El gigante asiático, cada vez más confuciano que comunista, sabe que las cosas deben madurar por si solas y no forzarlas. Para ello debe consolidar el control sobre Asia Central y sus territorios adyacentes: Oriente Próximo y Cáucaso. Para lograrlo, necesita que Rusia desempeñe el papel de centurión de los intereses de Pekín en la mencionada Nueva Ruta de la Seda. Un proyecto que actualiza las tesis de Halford Mackinder y su idea de que la hegemonía planetaria está subordinada al control del territorio que va del Volga al Yangtsé.
La crisis ucraniana necesita desplegar esta panorámica estratégica para entender del todo cuáles son los intereses en presencia y saber dónde están los riesgos que operan sobre ella. El mayor es la debilidad europea y la cadena de humillaciones que Europa y Estados Unidos han forzado en las últimas décadas sobre Rusia tras el colapso de la antigua Unión Soviética. El empeño alemán y norteamericano por llevar los intereses europeos hasta el Don después de 1990 está también en el origen de la situación actual.
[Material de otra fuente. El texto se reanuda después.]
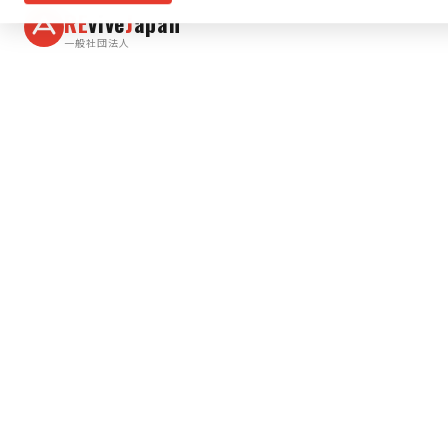
RE
vive
J
apan
一般社団法人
Lo mismo que el apoyo a la revolución naranja y ahora el deseo de ampliar la OTAN a costa de los intereses estratégicos rusos en la región.
Europa ha creído que podía aumentar su poder geopolítico sin verlo respaldado por una fuerza militar autónoma y más cohesionada, así como por una autonomía energética mayor, más sólida y barata. Esperemos que esta crisis no le convierta en el campo de batalla de una guerra hibrida que utilice la energía para bloquear su recuperación económica y que, de paso, abra conflictos internos que demuestren que, al igual que el Imperio Otomano fue el enfermo de Europa a finales del siglo XIX, ahora el Viejo Continente pase a serlo del siglo XXI. Me temo que tampoco sobreviviría a la enfermedad de la división.